If you’re using rechargeable batteries, charge them to full capacity then store them in such a way that they will retain their charge as long as possible.

7. Important Documents

Another item that you should have in your bug-out bag are copies of your important documents– these can include medical records, birth and marriage certificates, deeds, titles and tax papers, photocopies of IDs, insurance policies and more. If you haven’t done so, now is the time to make hard copies of valuable documents.

If you already have these copies in your bag, check them to make sure that the information in them is accurate and up-to-date. If they’re in a sealed bag, check to see if their container has rips or has gone brittle, and replace if needed.

8. Bag

Aside from its contents, you should also check the thing that holds all your items together: your bug-out bag.

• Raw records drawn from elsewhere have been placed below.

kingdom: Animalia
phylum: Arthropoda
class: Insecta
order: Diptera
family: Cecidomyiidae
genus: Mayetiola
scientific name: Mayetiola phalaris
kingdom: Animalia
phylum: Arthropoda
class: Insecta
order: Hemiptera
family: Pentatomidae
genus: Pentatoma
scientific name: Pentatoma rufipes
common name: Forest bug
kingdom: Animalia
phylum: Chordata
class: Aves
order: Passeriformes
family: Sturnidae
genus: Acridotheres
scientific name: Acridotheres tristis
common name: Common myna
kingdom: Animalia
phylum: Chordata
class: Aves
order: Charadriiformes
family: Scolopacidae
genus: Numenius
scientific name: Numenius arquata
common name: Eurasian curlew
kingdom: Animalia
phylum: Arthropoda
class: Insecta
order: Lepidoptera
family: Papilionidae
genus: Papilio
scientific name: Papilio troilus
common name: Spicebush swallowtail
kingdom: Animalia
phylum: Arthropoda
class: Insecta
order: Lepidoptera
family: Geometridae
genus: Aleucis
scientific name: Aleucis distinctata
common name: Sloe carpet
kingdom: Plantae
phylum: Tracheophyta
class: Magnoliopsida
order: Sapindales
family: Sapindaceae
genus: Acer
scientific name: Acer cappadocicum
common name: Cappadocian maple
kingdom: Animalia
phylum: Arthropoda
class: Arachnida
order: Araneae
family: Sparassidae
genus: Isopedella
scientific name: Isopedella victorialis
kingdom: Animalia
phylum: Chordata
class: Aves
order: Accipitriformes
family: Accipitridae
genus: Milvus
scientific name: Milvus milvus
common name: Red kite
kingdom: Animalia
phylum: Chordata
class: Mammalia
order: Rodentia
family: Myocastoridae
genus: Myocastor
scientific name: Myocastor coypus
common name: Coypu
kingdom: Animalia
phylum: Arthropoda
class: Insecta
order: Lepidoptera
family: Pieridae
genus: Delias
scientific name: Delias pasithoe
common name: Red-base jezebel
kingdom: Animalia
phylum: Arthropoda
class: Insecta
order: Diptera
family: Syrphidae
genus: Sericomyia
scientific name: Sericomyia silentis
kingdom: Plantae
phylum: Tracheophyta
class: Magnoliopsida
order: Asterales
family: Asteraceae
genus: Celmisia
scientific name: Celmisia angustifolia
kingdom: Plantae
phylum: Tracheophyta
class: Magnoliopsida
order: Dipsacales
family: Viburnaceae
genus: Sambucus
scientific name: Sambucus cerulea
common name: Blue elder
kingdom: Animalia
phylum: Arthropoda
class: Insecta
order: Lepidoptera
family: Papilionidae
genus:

As time passes, your needs will change and this will be reflected in the items that you would want to include in your bug-out bag. This could mean updating to a new bag that will have a larger capacity, or easier to carry, or offer more convenient access to your items.

But if you’re still content with what you have or see no need to replace your current luggage, at least make sure that it can still do its job. Look for holes, rips or tears in the material of your bag and repair them if you can. Like your shelter materials, waterproof your bag to make it more resistant against the elements. Make sure that the zippers still slide smoothly and wax or lube them. Check the straps and the stitching to see if it needs to be (and can still be) fixed. Wear your bug-out bag and make the necessary adjustments to make wearing and using your bag easier.


Regular maintenance of your bug-out bag and its contents is recommended so you won’t be caught unprepared when the time comes for you to use it. There’s nothing worse than having a bug-out bag and finding it lacking just when you need it.